Task prompt – Reproduce every line of the items below in the same order, keeping each word, number, and symbol unchanged.

━━━━━ Data supplied ━━━━━

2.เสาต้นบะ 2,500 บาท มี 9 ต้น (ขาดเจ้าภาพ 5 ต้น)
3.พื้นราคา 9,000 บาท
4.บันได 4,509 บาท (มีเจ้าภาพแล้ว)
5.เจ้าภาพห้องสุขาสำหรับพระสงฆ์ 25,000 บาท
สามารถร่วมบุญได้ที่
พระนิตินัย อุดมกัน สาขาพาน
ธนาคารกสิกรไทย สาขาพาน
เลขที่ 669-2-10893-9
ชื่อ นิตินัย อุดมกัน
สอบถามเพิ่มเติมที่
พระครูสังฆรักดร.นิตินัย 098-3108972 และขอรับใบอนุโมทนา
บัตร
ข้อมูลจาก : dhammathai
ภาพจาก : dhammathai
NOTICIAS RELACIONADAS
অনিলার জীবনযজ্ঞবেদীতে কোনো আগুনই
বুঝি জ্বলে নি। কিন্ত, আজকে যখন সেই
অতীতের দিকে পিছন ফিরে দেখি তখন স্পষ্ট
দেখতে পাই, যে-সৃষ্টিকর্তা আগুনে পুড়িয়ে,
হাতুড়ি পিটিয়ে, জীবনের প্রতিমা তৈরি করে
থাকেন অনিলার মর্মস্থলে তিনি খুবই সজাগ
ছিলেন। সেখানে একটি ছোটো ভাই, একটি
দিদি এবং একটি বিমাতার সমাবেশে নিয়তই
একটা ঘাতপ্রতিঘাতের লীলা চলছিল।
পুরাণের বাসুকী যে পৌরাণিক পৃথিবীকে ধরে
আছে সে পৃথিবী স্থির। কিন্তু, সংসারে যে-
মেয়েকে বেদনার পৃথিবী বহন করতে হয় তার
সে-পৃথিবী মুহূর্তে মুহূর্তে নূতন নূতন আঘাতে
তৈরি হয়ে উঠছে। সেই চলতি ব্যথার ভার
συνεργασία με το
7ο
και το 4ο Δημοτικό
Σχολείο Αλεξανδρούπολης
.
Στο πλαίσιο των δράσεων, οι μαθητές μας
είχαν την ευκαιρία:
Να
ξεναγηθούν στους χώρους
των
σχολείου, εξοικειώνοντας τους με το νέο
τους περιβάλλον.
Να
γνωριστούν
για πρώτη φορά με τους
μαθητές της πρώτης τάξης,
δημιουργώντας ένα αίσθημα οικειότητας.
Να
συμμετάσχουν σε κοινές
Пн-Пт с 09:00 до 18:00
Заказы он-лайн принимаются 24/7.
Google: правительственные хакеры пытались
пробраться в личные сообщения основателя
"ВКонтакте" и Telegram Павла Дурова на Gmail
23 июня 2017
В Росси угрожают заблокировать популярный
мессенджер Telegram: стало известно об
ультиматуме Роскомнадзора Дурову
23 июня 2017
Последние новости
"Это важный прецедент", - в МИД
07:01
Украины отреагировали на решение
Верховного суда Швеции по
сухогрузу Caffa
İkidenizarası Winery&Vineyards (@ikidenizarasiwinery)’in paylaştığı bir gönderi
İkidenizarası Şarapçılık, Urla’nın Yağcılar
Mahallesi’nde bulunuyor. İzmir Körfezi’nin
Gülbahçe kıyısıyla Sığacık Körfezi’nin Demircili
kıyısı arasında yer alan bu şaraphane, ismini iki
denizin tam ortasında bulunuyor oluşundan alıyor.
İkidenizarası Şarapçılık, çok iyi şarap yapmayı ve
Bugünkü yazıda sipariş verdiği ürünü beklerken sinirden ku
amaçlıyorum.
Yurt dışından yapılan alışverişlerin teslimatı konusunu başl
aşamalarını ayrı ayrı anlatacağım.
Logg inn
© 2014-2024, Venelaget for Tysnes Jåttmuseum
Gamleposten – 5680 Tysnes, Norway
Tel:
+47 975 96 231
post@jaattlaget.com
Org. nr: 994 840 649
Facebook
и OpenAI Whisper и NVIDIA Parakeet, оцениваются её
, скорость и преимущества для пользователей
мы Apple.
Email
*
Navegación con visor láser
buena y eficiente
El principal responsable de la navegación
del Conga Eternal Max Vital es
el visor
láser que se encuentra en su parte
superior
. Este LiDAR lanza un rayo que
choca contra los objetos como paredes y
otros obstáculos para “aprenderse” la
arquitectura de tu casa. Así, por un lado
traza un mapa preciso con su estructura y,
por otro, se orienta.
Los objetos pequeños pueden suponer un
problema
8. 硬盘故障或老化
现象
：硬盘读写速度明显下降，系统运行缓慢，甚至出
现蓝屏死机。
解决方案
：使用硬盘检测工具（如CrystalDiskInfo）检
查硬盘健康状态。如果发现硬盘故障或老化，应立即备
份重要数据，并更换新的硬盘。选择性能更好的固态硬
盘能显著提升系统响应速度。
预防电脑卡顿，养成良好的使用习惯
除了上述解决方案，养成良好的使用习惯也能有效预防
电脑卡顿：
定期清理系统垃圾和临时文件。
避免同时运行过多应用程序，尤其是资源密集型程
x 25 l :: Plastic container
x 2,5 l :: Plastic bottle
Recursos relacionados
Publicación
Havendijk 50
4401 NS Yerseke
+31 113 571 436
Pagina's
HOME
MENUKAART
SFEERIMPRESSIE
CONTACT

━━━━━

Solution to this exercise –
2.เสาต้นบะ 2,500 บาท มี 9 ต้น (ขาดเจ้าภาพ 5 ต้น)
3.พื้นราคา 9,000 บาท
4.บันได 4,509 บาท (มีเจ้าภาพแล้ว)
5.เจ้าภาพห้องสุขาสำหรับพระสงฆ์ 25,000 บาท
สามารถร่วมบุญได้ที่
พระนิตินัย อุดมกัน สาขาพาน
ธนาคารกสิกรไทย สาขาพาน
เลขที่ 669-2-10893-9
ชื่อ นิตินัย อุดมกัน
สอบถามเพิ่มเติมที่
พระครูสังฆรักดร.นิตินัย 098-3108972 และขอรับใบอนุโมทนา
บัตร
ข้อมูลจาก : dhammathai
ภาพจาก : dhammathai
NOTICIAS RELACIONADAS
অনিলার জীবনযজ্ঞবেদীতে কোনো আগুনই
বুঝি জ্বলে নি। কিন্ত, আজকে যখন সেই
অতীতের দিকে পিছন ফিরে দেখি তখন স্পষ্ট
দেখতে পাই, যে-সৃষ্টিকর্তা আগুনে পুড়িয়ে,
হাতুড়ি পিটিয়ে, জীবনের প্রতিমা তৈরি করে
থাকেন অনিলার মর্মস্থলে তিনি খুবই সজাগ
ছিলেন। সেখানে একটি ছোটো ভাই, একটি
দিদি এবং একটি বিমাতার সমাবেশে নিয়তই
একটা ঘাতপ্রতিঘাতের লীলা চলছিল।
পুরাণের বাসুকী যে পৌরাণিক পৃথিবীকে ধরে
আছে সে পৃথিবী স্থির। কিন্তু, সংসারে যে-
মেয়েকে বেদনার পৃথিবী বহন করতে হয় তার
সে-পৃথিবী মুহূর্তে মুহূর্তে নূতন নূতন আঘাতে
তৈরি হয়ে উঠছে। সেই চলতি ব্যথার ভার
συνεργασία με το
7ο
και το 4ο Δημοτικό
Σχολείο Αλεξανδρούπολης
.
Στο πλαίσιο των δράσεων, οι μαθητές μας
είχαν την ευκαιρία:
Να
ξεναγηθούν στους χώρους
των
σχολείου, εξοικειώνοντας τους με το νέο
τους περιβάλλον.
Να
γνωριστούν
για πρώτη φορά με τους
μαθητές της πρώτης τάξης,
δημιουργώντας ένα αίσθημα οικειότητας.
Να
συμμετάσχουν σε κοινές
Пн-Пт с 09:00 до 18:00
Заказы он-лайн принимаются 24/7.
Google: правительственные хакеры пытались
пробраться в личные сообщения основателя
"ВКонтакте" и Telegram Павла Дурова на Gmail
23 июня 2017
В Росси угрожают заблокировать популярный
мессенджер Telegram: стало известно об
ультиматуме Роскомнадзора Дурову
23 июня 2017
Последние новости
"Это важный прецедент", - в МИД
07:01
Украины отреагировали на решение
Верховного суда Швеции по
сухогрузу Caffa
İkidenizarası Winery&Vineyards (@ikidenizarasiwinery)’in paylaştığı bir gönderi
İkidenizarası Şarapçılık, Urla’nın Yağcılar
Mahallesi’nde bulunuyor. İzmir Körfezi’nin
Gülbahçe kıyısıyla Sığacık Körfezi’nin Demircili
kıyısı arasında yer alan bu şaraphane, ismini iki
denizin tam ortasında bulunuyor oluşundan alıyor.
İkidenizarası Şarapçılık, çok iyi şarap yapmayı ve
Bugünkü yazıda sipariş verdiği ürünü beklerken sinirden ku
amaçlıyorum.
Yurt dışından yapılan alışverişlerin teslimatı konusunu başl
aşamalarını ayrı ayrı anlatacağım.
Logg inn
© 2014-2024, Venelaget for Tysnes Jåttmuseum
Gamleposten – 5680 Tysnes, Norway
Tel:
+47 975 96 231
post@jaattlaget.com
Org. nr: 994 840 649
Facebook
и OpenAI Whisper и NVIDIA Parakeet, оцениваются её
, скорость и преимущества для пользователей
мы Apple.
Email
*
Navegación con visor láser
buena y eficiente
El principal responsable de la navegación
del Conga Eternal Max Vital es
el visor
láser que se encuentra en su parte
superior
. Este LiDAR lanza un rayo que
choca contra los objetos como paredes y
otros obstáculos para “aprenderse” la
arquitectura de tu casa. Así, por un lado
traza un mapa preciso con su estructura y,
por otro, se orienta.
Los objetos pequeños pueden suponer un
problema
8. 硬盘故障或老化
现象
：硬盘读写速度明显下降，系统运行缓慢，甚至出
现蓝屏死机。
解决方案
：使用硬盘检测工具（如CrystalDiskInfo）检
查硬盘健康状态。如果发现硬盘故障或老化，应立即备
份重要数据，并更换新的硬盘。选择性能更好的固态硬
盘能显著提升系统响应速度。
预防电脑卡顿，养成良好的使用习惯
除了上述解决方案，养成良好的使用习惯也能有效预防
电脑卡顿：
定期清理系统垃圾和临时文件。
避免同时运行过多应用程序，尤其是资源密集型程
x 25 l :: Plastic container
x 2,5 l :: Plastic bottle
Recursos relacionados
Publicación
Havendijk 50
4401 NS Yerseke
+31 113 571 436
Pagina's
HOME
MENUKAART
SFEERIMPRESSIE
CONTACT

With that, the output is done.